Well done, Mr. Ellis! As I said in a post a while back, with the election of a black man as president, I think we should dispense with all this racial sensitivity and claims of racism and discrimination. What more will it take to prove once and for all that there is no institutional racism in America (at least on the non-negro side of the issue)?
Yeah, Bob, tell it like it is...no more of this sissified crapola. We definitively have ZERO tolerance for PC sissies in the GOP base. We are all brawn in the GOP base and that is the secret to our current and overwhelming success.
Forget Chippy Saltsman...
BOB ELLIS for Chairman of the RNC!
Rather, our sissified leadership is the secret to our "current and overwhelming success."
Whaddaya mean jelly bean. Sissified leadership? You are making no sense. Dubya is kicking butt in Iraq and Afghanistan and our oil industry and military industrial complex boys are making out like bandits. What's the matter Bobby .. the news are not making it out there to the Plains? BTW, you Plains folks need to reproduce more .. make more babies .. as the "brawnified" GOP base is losing ground to these minorities and urban sissies that dwell in the major metropolitan areas.
Viriatus said "BTW, you Plains folks need to reproduce more .. make more babies .. as the "brawnified" GOP base is losing ground to these minorities and urban sissies that dwell in the major metropolitan areas."
Well, we are at a distinct disadvantage, Viriatus. We prefer to marry the mother of our children and stick around to help support and raise our children.
I have absolutely no problem with parody and satire. I'm even okay with offensive humor (I'm a big fan of Family Guy). But I think there's a difference between Rush Limbaugh playing it on his show and a politician handing it out as he runs for an office. If I was running for office, I wouldn't hand out Family Guy DVDs. It just seems a little inappropriate.

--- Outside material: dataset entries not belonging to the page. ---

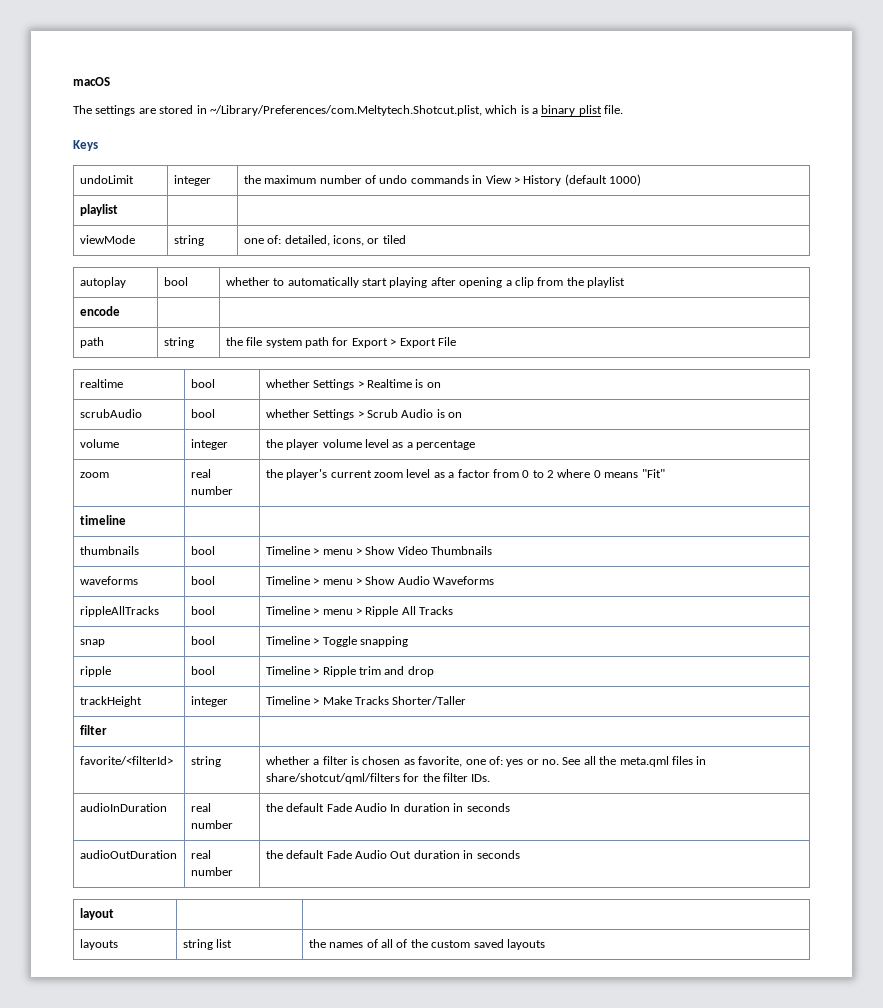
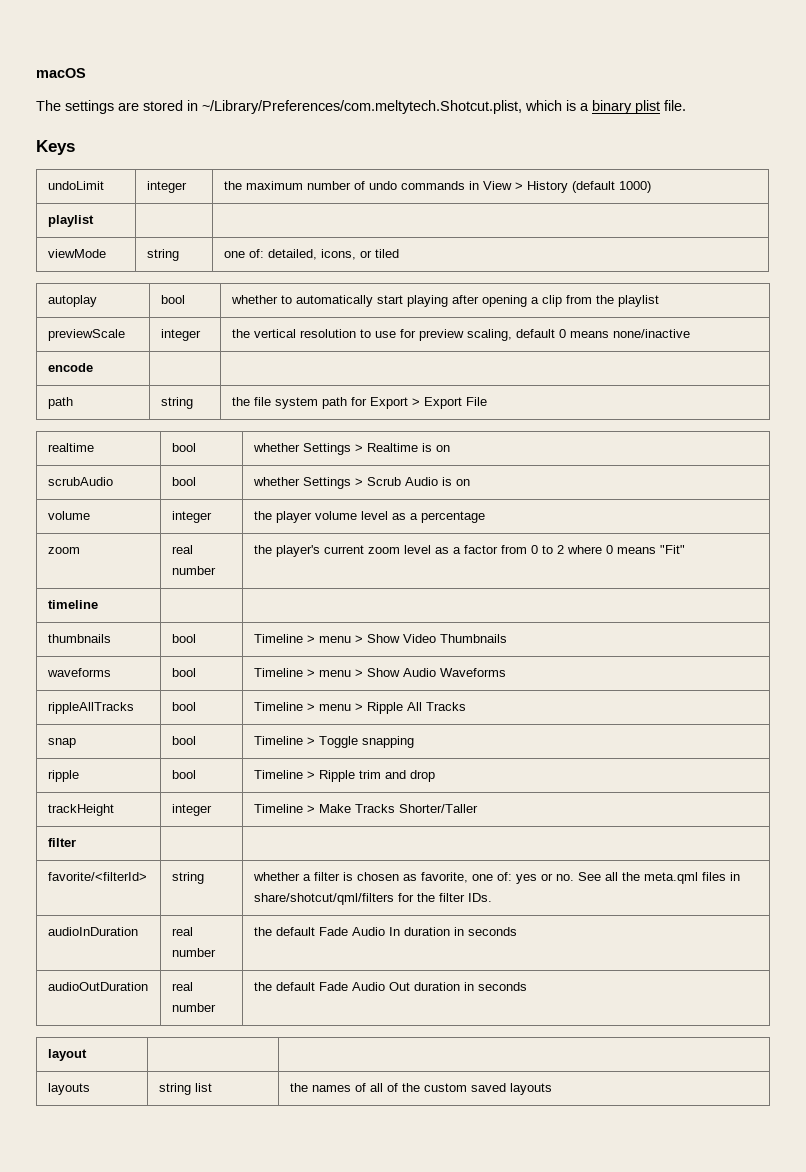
[209,105,482,116] ~/Library/Preferences/com.Meltytech.Shotcut.plist, -> [202,100,522,114] ~/Library/Preferences/com.meltytech.Shotcut.plist,
(626, 282) none -> [47,329,125,341] [160,329,201,341] [231,329,690,341] // previewScale | integer | the vertical resolution to use for preview scaling, default 0 means none/inactive

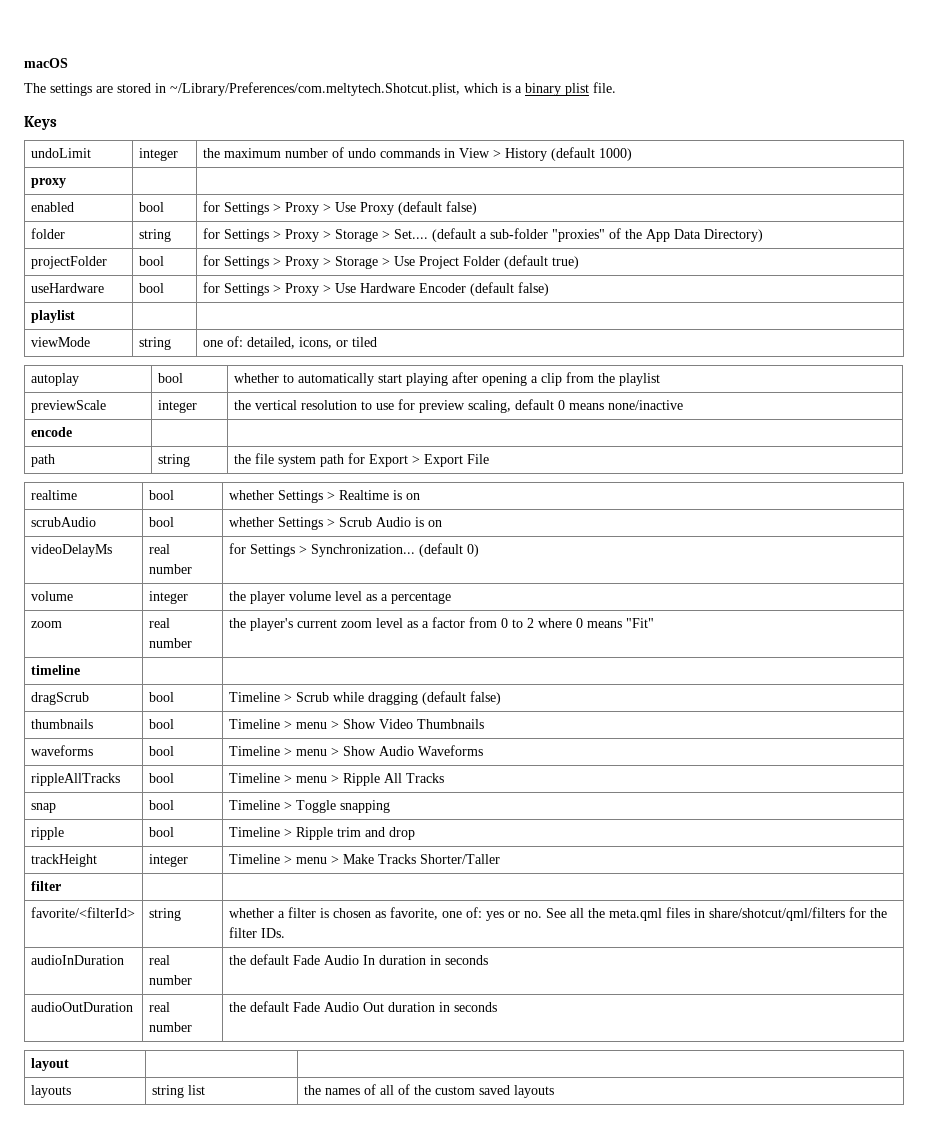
(651, 187) none -> [30,178,66,188] [30,202,74,212] [138,202,164,212] [202,201,477,215] [30,228,65,239] [138,229,171,242] [202,228,763,242] [30,256,107,269] [138,256,164,266] [202,255,579,269] [30,283,104,293] [138,283,164,293] [202,282,549,296] // proxy | | // enabled | bool | for Settings > Proxy > Use Proxy (default false) // folder | string | for Settings > Proxy > Storage > Set.... (default a sub-folder "proxies" of the App Data Directory) // projectFolder | bool | for Settings > Proxy > Storage > Use Project Folder (default true) // useHardware | bool | for Settings > Proxy > Use Hardware Encoder (default false)
(470, 482) none -> [30,544,112,557] [148,544,170,554] [148,564,192,574] [228,543,479,557] // videoDelayMs | real number | for Settings > Synchronization... (default 0)
(98, 604) none -> [30,692,89,705] [148,692,174,702] [228,691,501,705] // dragScrub | bool | Timeline > Scrub while dragging (default false)
(315, 809) none -> [295,855,339,864] menu >

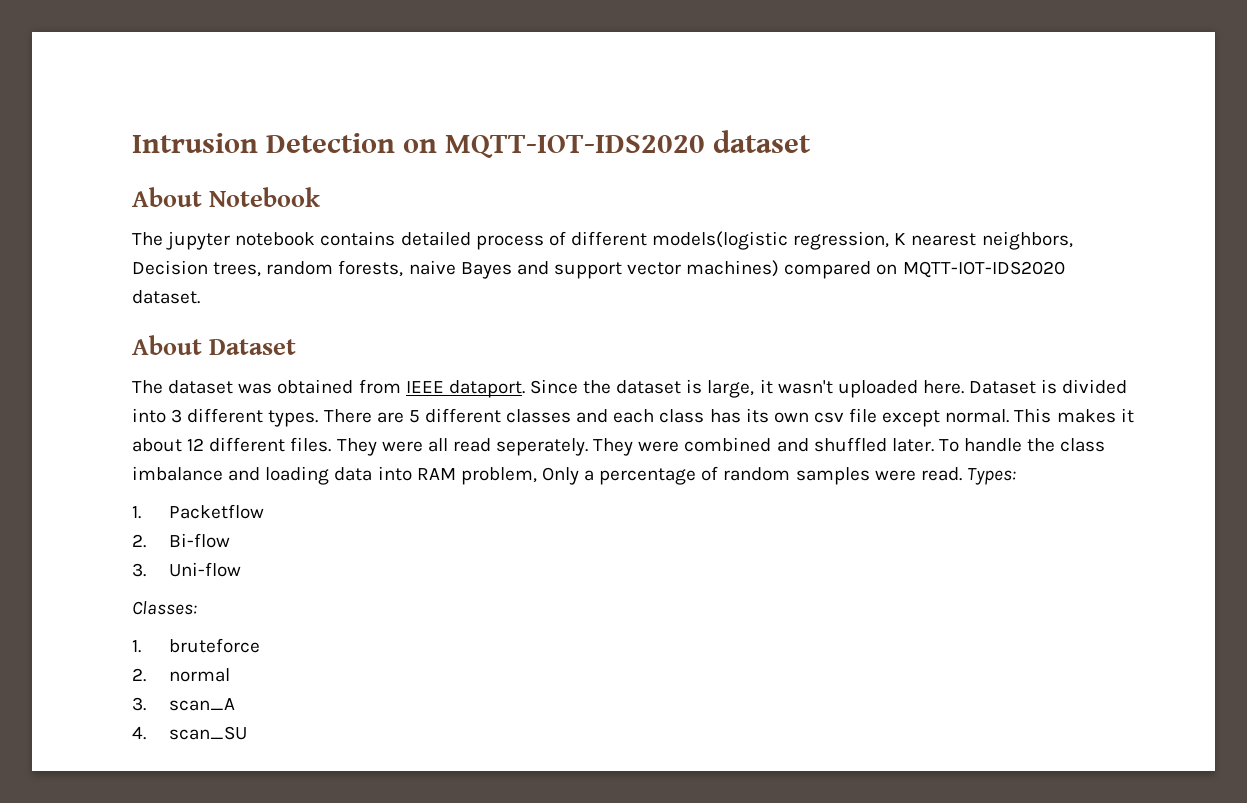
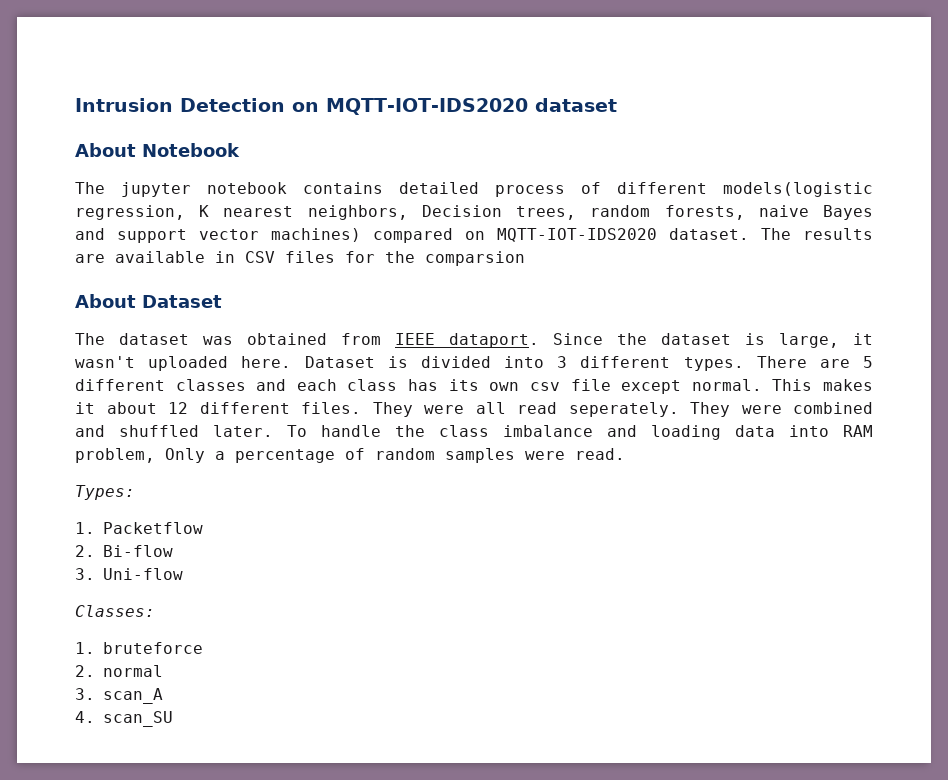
(200, 297) none -> [761,228,873,240] [75,251,525,266] The results are available in CSV files for the comparsion
(962, 474) none -> (625, 454) //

Also, I take issue with your assumptions that everyone who practices political correctness is a "sissy." This may be a foreign concept to a conservative, but it's for the people who have the human decency to care about the feelings of others. I agree that some people go WAY too far with it, but that doesn't make the concept a bad thing. Like most things, it's best when used in moderation.
You might possibly have a point if the office was a public one, but it's a political office, a party office.
And they're being sissies because they're being, as Blackwell put it, hypersensitive. That's what sissies are: hypersensitive. There is being sensitive of inappropriate offenses to people's feelings, and then there is hypersensitivity to any slightest offense, real or perceived. This hypersensitivity is a key characteristic of a sissy...and political correctness.